Letting the bull loose

People walking outside the New York Stock Exchange.
People walking outside the New York Stock Exchange. Michael Nagle/Bloomberg via Getty Images

The smartest insight and analysis, from all perspectives, rounded up from around the web:

The bull market is back, said Nicole Goodkind at CNN. As of early this week, the S&P 500 had rebounded more than 20% since its most recent low, reached in October 2022. That means "Wall Street is feeling bullish again." It's been a long nine months, but "markets have remained surprisingly resilient," and many of last year's big losers "like tech and media have bounced back from a disastrous year on hope that the worst is over." Excitement over innovations in AI has also "fueled interest in tech stocks, which dominate the S&P." Markets gained more momentum following "the end of the debt-ceiling crisis and a recent string of strong economic readings" showing continued jobs creation while inflation is receding. Optimism is still growing. In the 16 times since 1989 when the Federal Reserve skipped or announced a stop to its rate-hike campaign, "the S&P rose an average 3.6% and gained in price 88% of the time."

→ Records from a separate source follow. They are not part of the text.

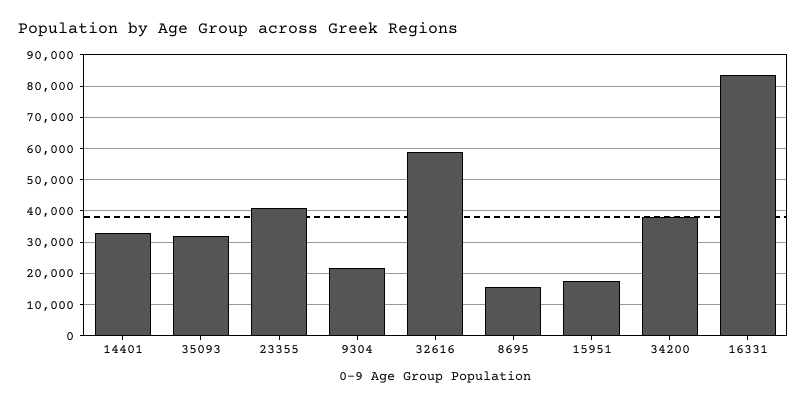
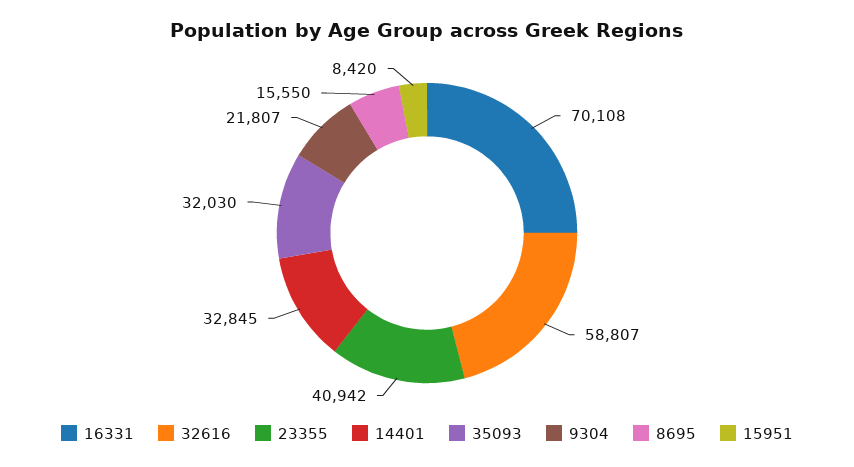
15951: 18000 -> 8420
34200: 38000 -> none
16331: 84000 -> 70108

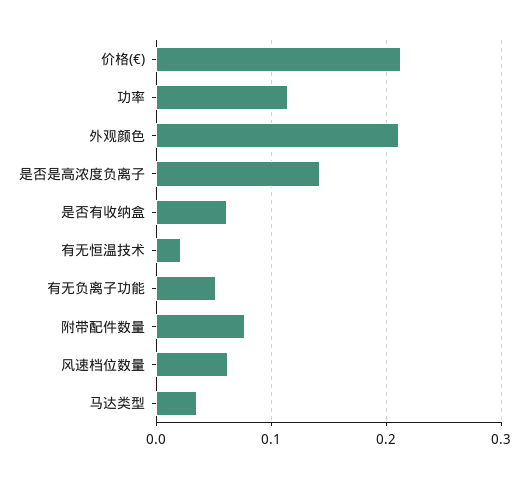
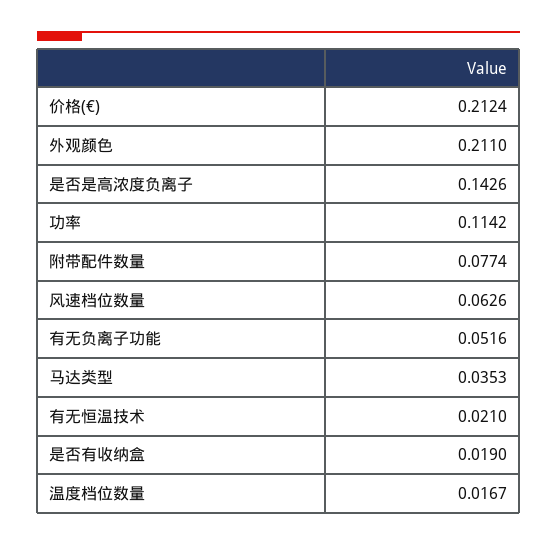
是否有收纳盒: 0.06 -> 0.019
温度档位数量: none -> 0.0167

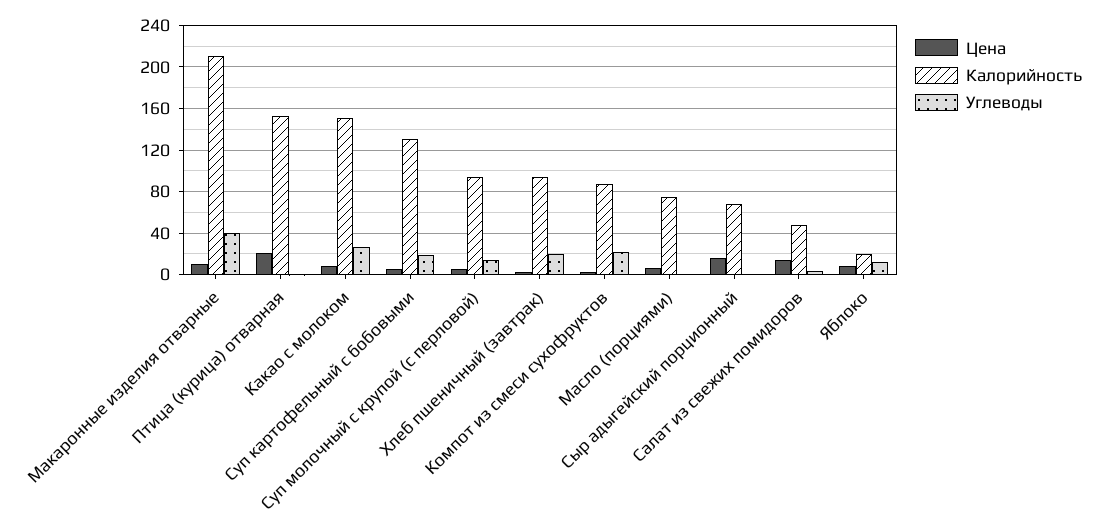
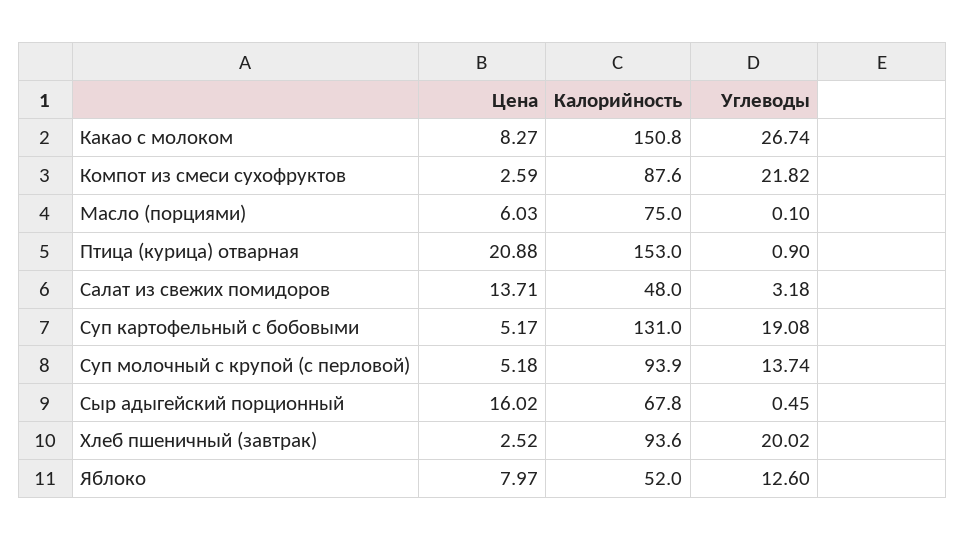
Цена, Макаронные изделия отварные: 10 -> none
Калорийность, Макаронные изделия отварные: 210 -> none
Углеводы, Макаронные изделия отварные: 40 -> none
Калорийность, Яблоко: 20 -> 52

It's too soon to call this a bull, said Jeff Sommer in The New York Times. There's no "official" definition, but Howard Silverblatt, a senior index analyst at S&P Dow Jones Indices, is "as official as anyone in the markets," and he's not declaring a bull market "until after the index matches its last peak of 4,795.56, on Jan. 3, 2022." Beyond the semantics, "if a bull market means to you that stocks are trending unequivocally upward," then you are probably engaging in some magical thinking. Most of the S&P's rise this year is attributed to seven heavily weighted stocks that are flying high: Apple, Microsoft, Nvidia, Amazon, Meta, Google, and Tesla, said Brett Arends in MarketWatch. "But most of the rest of the S&P 500 isn't in a bull market. Far from it." In fact, "about a quarter of the stocks in the index are still lower today" than they were at the market's bottom last year, including economic bellwether names like Southwest Airlines, UnitedHealth, Disney, Bank of America, Walgreens, and CVS. Can the tide really be rising if it lifts a few boats but not the others?

Yes, it can, because there are plenty of "encouraging signs the rally has legs" and will sweep along the rest of the market, said Hardika Singh in The Wall Street Journal. "Worries about a potential recession have eased of late. Employers are still hiring aggressively, consumers are spending freely," and both housing and banking are stabilizing. And while the top-heavy market has been a concern, the breadth of the rally has improved, with turnarounds in stocks like Eli Lilly (up 22% this year), General Electric (32%) and Berkshire Hathaway (12%). Call it the "Timex economy," said Neil Irwin in Axios. "For 18 months, there has been steadily rising anxiety about the U.S. economy." With good reason — the Fed has raised interest rates from near-zero to above 5%, three banks failed, and there was a debt-ceiling standoff. "Despite it all, the unemployment rate" has remained at a record low, and the S&P 500 is now only 10% off its record high. This economy "takes a licking and keeps on ticking."